The last time I made this staement, a friend on LJ stopped talking to me and that was three years ago. I hope the same words do not affect you as such:

If we were living in a dystopian society - a movie like "V For Vendetta" would not be made, let alone protest marches, National Public Radio or internet chat rooms.

However, it would prevent Green Day from putting out a fucking awful series of songs where they try to tells us why they think the government is wrong. While I don't quite see "V" as insulting as that - it's the same pony trick. Crappy, digestable anger spoonfed for a mass audience that's looking for it's way out instead of making one.

I'd be less worried about an Orwellian future brought on by the government than I would by the apathy of the average man.

I think the movie serves, among other things, to bring people to question what they're willing to sacrifice for a little perceived security.

People willing to believe in any kind of security deserve whatever they get.

I think it would be appropriate to apply the word subversive in reference to the movie's treatment of V's attempt to subvert the established institution.

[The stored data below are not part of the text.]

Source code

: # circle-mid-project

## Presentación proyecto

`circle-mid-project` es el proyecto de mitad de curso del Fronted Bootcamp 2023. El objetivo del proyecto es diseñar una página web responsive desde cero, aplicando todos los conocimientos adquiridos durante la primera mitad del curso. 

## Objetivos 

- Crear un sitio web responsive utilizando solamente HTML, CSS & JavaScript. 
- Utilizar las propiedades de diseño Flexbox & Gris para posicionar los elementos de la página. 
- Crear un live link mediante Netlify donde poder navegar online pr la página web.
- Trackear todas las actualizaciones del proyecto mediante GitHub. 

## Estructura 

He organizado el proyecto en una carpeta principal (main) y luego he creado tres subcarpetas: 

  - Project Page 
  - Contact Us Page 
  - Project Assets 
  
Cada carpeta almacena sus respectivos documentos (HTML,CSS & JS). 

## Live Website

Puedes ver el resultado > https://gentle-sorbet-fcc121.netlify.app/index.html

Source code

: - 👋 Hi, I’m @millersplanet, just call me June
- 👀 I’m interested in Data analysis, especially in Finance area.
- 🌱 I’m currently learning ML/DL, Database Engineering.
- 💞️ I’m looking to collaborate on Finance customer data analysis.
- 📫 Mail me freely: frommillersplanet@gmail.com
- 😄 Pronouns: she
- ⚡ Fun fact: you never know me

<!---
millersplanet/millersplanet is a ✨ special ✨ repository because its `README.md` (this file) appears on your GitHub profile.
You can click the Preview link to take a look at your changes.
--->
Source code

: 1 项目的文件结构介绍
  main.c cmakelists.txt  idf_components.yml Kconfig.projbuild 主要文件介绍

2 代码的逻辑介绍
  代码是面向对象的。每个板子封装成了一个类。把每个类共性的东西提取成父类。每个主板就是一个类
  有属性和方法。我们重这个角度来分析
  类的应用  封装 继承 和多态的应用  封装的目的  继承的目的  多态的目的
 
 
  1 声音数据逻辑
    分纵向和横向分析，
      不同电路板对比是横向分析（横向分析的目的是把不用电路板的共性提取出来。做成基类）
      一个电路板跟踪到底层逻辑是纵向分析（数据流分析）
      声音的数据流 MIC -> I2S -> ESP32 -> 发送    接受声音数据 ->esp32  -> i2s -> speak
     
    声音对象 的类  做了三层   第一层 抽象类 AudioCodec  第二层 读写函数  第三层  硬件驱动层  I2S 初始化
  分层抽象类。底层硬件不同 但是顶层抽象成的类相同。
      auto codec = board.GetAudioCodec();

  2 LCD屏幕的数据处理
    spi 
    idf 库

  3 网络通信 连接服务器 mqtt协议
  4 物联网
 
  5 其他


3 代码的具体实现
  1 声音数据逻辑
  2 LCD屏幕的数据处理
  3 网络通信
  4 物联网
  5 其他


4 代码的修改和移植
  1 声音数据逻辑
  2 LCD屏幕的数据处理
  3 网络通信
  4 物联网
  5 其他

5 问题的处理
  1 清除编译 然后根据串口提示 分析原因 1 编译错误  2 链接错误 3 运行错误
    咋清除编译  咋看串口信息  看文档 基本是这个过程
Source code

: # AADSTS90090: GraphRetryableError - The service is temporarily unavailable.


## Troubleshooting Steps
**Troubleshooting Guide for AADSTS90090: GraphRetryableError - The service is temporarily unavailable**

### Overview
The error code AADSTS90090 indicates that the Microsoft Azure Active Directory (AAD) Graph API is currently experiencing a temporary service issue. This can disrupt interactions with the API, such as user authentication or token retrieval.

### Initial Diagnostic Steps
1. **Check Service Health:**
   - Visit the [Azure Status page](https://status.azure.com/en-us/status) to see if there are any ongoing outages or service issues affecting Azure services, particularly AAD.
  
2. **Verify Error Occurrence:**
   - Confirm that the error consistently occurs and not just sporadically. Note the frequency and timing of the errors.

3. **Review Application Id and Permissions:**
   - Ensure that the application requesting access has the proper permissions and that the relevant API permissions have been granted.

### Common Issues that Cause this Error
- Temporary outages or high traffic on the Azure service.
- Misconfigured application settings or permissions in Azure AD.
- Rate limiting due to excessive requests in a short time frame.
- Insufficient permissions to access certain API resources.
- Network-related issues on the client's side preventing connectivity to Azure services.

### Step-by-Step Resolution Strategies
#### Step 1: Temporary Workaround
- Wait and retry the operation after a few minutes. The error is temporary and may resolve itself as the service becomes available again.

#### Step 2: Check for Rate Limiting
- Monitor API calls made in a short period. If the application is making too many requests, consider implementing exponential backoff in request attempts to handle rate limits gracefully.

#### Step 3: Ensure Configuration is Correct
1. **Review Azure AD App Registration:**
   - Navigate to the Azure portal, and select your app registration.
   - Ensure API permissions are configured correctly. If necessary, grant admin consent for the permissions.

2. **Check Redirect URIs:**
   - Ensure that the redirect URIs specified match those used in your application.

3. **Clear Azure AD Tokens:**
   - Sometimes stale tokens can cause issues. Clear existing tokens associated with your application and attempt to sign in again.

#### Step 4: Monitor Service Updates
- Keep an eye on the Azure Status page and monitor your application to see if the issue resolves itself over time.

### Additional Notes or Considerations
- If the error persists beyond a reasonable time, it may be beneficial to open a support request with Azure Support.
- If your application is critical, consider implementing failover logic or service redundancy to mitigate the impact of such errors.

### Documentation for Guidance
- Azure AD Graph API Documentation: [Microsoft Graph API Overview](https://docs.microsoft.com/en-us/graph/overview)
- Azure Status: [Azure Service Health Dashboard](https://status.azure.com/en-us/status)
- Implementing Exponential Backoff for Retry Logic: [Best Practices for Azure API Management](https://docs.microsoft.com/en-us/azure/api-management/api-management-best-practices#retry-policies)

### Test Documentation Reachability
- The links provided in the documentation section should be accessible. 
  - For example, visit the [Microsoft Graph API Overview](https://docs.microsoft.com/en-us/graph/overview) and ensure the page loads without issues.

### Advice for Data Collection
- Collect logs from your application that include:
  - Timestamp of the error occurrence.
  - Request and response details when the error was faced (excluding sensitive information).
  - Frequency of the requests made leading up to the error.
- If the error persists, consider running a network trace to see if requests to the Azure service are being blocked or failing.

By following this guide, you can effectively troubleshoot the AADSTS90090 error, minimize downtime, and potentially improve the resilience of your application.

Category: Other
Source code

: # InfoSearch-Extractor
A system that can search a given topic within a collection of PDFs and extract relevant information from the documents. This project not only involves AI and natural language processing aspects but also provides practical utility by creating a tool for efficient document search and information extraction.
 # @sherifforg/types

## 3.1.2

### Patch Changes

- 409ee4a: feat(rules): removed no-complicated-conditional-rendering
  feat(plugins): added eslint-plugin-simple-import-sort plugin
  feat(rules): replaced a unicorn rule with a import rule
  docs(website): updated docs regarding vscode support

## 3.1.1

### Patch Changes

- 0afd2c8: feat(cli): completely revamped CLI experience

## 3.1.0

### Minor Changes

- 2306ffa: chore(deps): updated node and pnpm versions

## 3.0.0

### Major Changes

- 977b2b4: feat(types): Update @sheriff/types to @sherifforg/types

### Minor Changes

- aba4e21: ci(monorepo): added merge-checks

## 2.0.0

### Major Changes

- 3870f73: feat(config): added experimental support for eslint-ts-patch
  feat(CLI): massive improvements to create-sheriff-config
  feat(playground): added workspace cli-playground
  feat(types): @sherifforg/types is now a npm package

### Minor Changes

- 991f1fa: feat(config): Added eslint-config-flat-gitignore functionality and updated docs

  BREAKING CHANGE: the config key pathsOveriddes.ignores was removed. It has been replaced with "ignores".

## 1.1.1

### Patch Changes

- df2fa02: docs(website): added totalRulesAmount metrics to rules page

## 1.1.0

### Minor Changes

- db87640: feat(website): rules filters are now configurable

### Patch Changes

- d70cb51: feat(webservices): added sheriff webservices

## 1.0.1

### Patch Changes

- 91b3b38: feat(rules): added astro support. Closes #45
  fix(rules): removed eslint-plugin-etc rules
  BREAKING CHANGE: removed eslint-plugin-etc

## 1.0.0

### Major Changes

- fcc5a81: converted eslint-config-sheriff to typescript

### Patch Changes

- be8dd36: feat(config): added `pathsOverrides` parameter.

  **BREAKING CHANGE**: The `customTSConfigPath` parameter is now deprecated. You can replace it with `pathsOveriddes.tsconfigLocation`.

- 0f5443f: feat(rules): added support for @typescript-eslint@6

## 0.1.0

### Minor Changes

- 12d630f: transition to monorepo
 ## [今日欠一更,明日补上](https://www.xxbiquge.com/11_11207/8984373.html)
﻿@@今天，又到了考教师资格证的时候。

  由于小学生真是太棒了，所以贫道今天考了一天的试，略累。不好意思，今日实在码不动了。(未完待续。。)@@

Not in the slightest. The point of V is to fight against the established law and defeat the Big Brother Government. Blowing up parlament is utterly counterproductive to that end. Thats like punching someone to show how nonviolent you are.

If the movie encourages people to examine the world they're living in, then I think that it has great value, even if they don't agree with the message.

I'll give you that the average person will chew on the ideas of this movie over a couple of beers with friends - but how many will act on it? Or do something to help other people because of this movie? The outrage this movie is suppose to give is hollow - though I suppose given the terrible medium it's become, I can't blame this movie in particular.

Liking Bill O'Reilly in real life does not equate to supporting a Chancellor Suttler type government.

Tell that to the movie's director. :)

Perhaps it will encourage people to start thinking about the government and where we're headed. Perhaps it will encourage people to get off their complacent asses and vote, assert their voice, and take back what's theirs.

Given the events of 9/11, Hurricane Katrina, the Iraq War, the War on Terrorism, the oil industry, the game of musical chairs in the President's cabinet - I don't think that "V" will do anything to spurn anyone else on to do anything for any greater good.